Although the above description has been directed to a specific embodiment of the invention it is possible to generalize the approach that has been taken in the present invention in order to affect the retention of the storage protection keys with relatively few key array locations. This might be best described by referring to the format of the system address and the SSK instructions contained in FIG. 5. As shown in FIG. 5 the row of the key array into which the key is placed might be defined by bits k1 thru 20 of the address. Bits 8 thru (k1 -1) of the address could be entered along with the key.

Each access of the local buffer would be accompanied by a fetch of an entry from the key array. Bits k1 thru 20 would define the entry to be fetched. Bits 8 thru k1 -1 of the address would then be compared to the address field contained in the key array 44. A match would indicate that the key obtained is the key associated with the storage protect area identified by the address. A mismatch would indicate that the key is not the one desired. A mismatch must be followed by a fetch of the block of data and its key from main memory 9.

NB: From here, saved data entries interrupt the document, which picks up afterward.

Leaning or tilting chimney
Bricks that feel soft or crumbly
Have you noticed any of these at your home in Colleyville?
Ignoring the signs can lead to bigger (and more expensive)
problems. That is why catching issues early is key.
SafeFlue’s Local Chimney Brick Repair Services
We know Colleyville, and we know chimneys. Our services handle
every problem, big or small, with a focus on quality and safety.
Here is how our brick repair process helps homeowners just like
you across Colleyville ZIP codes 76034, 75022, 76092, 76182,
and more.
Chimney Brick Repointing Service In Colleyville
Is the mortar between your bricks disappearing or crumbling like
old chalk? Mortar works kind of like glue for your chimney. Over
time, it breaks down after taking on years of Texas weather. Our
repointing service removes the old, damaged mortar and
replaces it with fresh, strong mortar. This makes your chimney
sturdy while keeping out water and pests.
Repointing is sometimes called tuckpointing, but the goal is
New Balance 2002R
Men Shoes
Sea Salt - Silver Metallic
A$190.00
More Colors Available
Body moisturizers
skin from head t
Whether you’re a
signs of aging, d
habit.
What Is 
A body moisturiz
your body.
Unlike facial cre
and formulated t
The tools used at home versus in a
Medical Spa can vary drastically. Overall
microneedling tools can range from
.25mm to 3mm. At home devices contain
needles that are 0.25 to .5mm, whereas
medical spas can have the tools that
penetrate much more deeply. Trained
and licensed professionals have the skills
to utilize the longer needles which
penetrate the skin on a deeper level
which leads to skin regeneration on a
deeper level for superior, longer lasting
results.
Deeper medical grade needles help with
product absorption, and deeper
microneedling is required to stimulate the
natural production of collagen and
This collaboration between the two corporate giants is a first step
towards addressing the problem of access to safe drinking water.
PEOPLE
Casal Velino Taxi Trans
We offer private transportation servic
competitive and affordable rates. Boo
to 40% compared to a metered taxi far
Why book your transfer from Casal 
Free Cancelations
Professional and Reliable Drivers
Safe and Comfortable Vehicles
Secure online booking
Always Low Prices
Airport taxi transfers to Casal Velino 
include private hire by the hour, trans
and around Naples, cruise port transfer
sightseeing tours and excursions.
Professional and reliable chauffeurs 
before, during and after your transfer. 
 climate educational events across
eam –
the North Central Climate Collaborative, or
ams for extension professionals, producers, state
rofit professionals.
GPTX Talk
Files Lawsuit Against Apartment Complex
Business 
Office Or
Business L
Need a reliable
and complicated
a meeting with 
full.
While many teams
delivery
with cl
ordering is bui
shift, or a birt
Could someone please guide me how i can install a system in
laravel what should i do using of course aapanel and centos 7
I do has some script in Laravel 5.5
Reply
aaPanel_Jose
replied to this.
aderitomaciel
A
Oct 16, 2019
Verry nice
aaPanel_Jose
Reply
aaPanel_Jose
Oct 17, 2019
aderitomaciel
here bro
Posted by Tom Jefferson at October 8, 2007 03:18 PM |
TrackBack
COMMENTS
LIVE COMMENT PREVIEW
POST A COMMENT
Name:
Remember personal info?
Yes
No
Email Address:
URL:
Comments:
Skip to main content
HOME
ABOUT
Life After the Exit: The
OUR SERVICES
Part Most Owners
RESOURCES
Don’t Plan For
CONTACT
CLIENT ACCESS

Changing the key associated with the storage protect area specified by the SSK instruction would be accomplished in the manner as that described above. In this manner the affect of the retention of keys would be accomplished with relatively few key array locations per local buffer.

While the invention has been particularly shown and described with reference to the preferred embodiment thereof, it will be understood by those skilled in the art that various changes in form and details may be made therein without departing from the spirit and scope of the invention.